Bunun üzerine Allah Teâlâ:
«–O hâlde kulum için cennette bir ev yapın ve adını da “Hamd Evi” koyun!» buyurur.” (Tirmizî, Cenâiz, 36/1021)
١٠٤. عَنْ جَابِرِ بْنِ عَبْدِ اللّٰهِ رَضِيَ اللّٰهُ عَنْهُمَا يَقُولُ: سَمِعْتُ رَسُولَ اللّٰهِ صَلَّى اللّٰهُ عَلَيْهِ وَسَلَّمَ يَقُولُ:
«أَفْضَلُ الذِّكْرِ لَا إِلٰهَ إلَّا اللّٰهُ وَأَفْضَلُ الدُّعَاءِ اَلْحَمْدُ لِلّٰهِ».
104. Câbir bin Abdullah (r.a) der ki: Rasûlullah (s.a.v) Efendimiz’i şöyle buyururken işittim:
“En faziletli zikir «Lâ ilâhe illallah», en faziletli dua da «el-Hamdü lillâh»tır.” (Tirmizî, Deavât, 9/3383)
١٠٥. عَنْ عَائِشَةَ رَضِىَ اللّٰهُ عَنْهَا أَنَّ نَبِيَّ اللّٰهِ صَلَّى اللّٰهُ عَلَيْهِ وَسَلَّمَ كَانَ يَقُومُ مِنَ اللَّيْلِ حَتَّى تَتَفَطَّرَ قَدَمَاهُ فَقَالَتْ عَائِشَةُ:
«لِمَ تَصْنَعُ هٰذَا يَا رَسُولَ اللّٰهِ وَقَدْ غَفَرَ اللّٰهُ لَكَ مَا تَقَدَّمَ مِنْ ذَنْبِكَ وَمَا تَأَخَّرَ؟» قَالَ:
«أَفَلاَ أُحِبُّ أَنْ أَكُونَ عَبْدًا شَكُورًا».
105. Hz. Âişe vâlidemizden rivâyet edildiğine göre Nebiyyullah (s.a.v), geceleri ayakları şişip çatlayıncaya kadar namaz kılardı.
Âişe (r.a):
“–Niçin böyle yapıyorsunuz (neden bu kadar meşakkate katlanıyorsunuz) ey Allah’ın Rasûlü?
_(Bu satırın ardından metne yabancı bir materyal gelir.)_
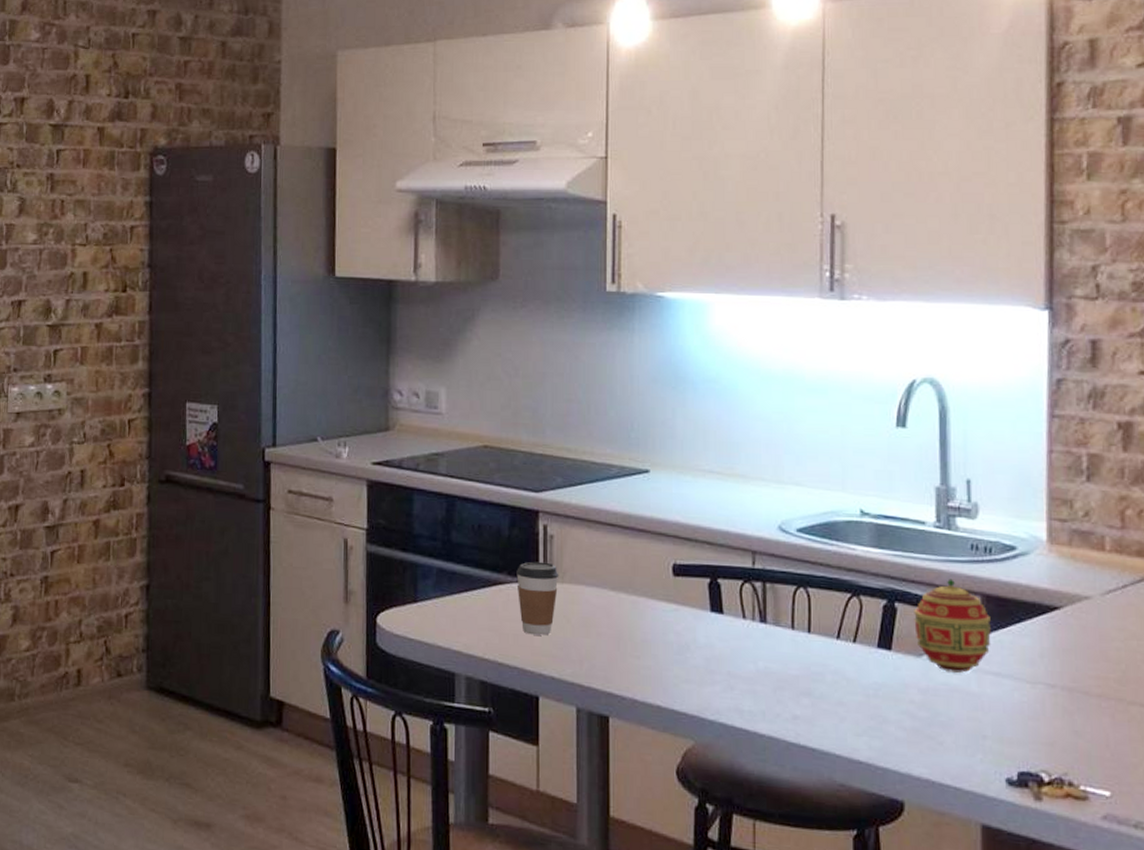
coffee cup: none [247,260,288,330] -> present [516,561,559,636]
Oysa Allah sizin geçmiş ve gelecek hatalarınızı[2] bağışlamıştır” dedi.
Rasûlullah (s.a.v):
“–Çok şükreden bir kul olmayı istemeyeyim mi?” buyurdu. (Buhârî, Tefsîr, 48/2; Müslim, Münâfikîn, 81. Ayrıca bkz. Buhârî, Teheccüd, 6; Rikak, 20; Müslim, Münâfikîn, 79-80; Tirmizî, Salât, 187/412; Nesâî, Kıyâmü’l-leyl, 17/1642; İbn-i Mâce, İkâmet, 200)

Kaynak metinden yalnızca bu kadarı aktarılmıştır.